Here's the result: StopBraindeadSurround (open source, WTFPL license)

To install, just copy audioses.dll into your Flash player directory (typically C:\Windows\SysWOW64\Macromed\Flash if you're using 64-bit Windows). You might need to copy it again after Flash Player updates.

Here's an extract from the README:

If you are using Flash Player with a surround sound system (e.g. 5.1, 7.1), you might have noticed that Flash exhibits a strange behavior when playing audio streams: instead of just passing the stereo audio stream untouched like any sane program would do, it upmixes it to 5.1, duplicating the audio streams to the rear speakers and applying its own bass management to the LFE channel.

This is of course insanely stupid for a number of reasons. First of all it is inconsistent with all other software out there (e.g. audio players such as foobar2000). Second, stereo streams are not supposed to be "expanded" when played on a 5.1 stream, as they were never meant to be played back using rear speakers. Third, it results in excessive bass output because acoustic summation typically results in higher sound pressure at the listening position in the lower portion of the spectrum. And finally, if the user really wants upmixing despite all these issues, most audio drivers allow him to do that at the system level anyway, which makes much more sense than doing it at the application level.
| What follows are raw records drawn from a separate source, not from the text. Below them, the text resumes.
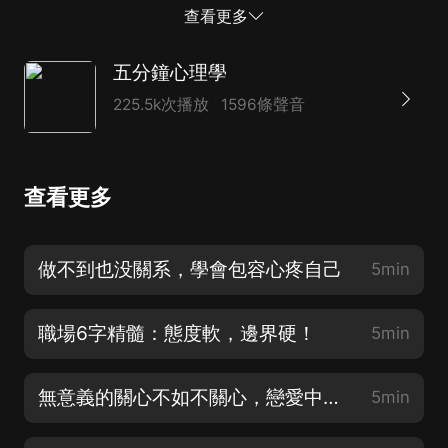
查看更多
五分鐘心理學
225.5k次播放
1596條聲音
查看更多
做不到也没關系，學會包容心疼自己
5min
職場6字精髓：態度軟，邊界硬！
5min
無意義的關心不如不關心，戀愛中要這樣表達愛意
5min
This little piece of software (SBS: StopBraindeadSurround) is specifically designed to prevent Flash Player from upmixing audio. Once installed, it prevents Flash Player from opening the audio device with more than 2 channels, thus forcing it to fall back to (hopefully) untouched stereo output.

Those interested in the implementation will find a description of how it works in the source code (sbs.cpp).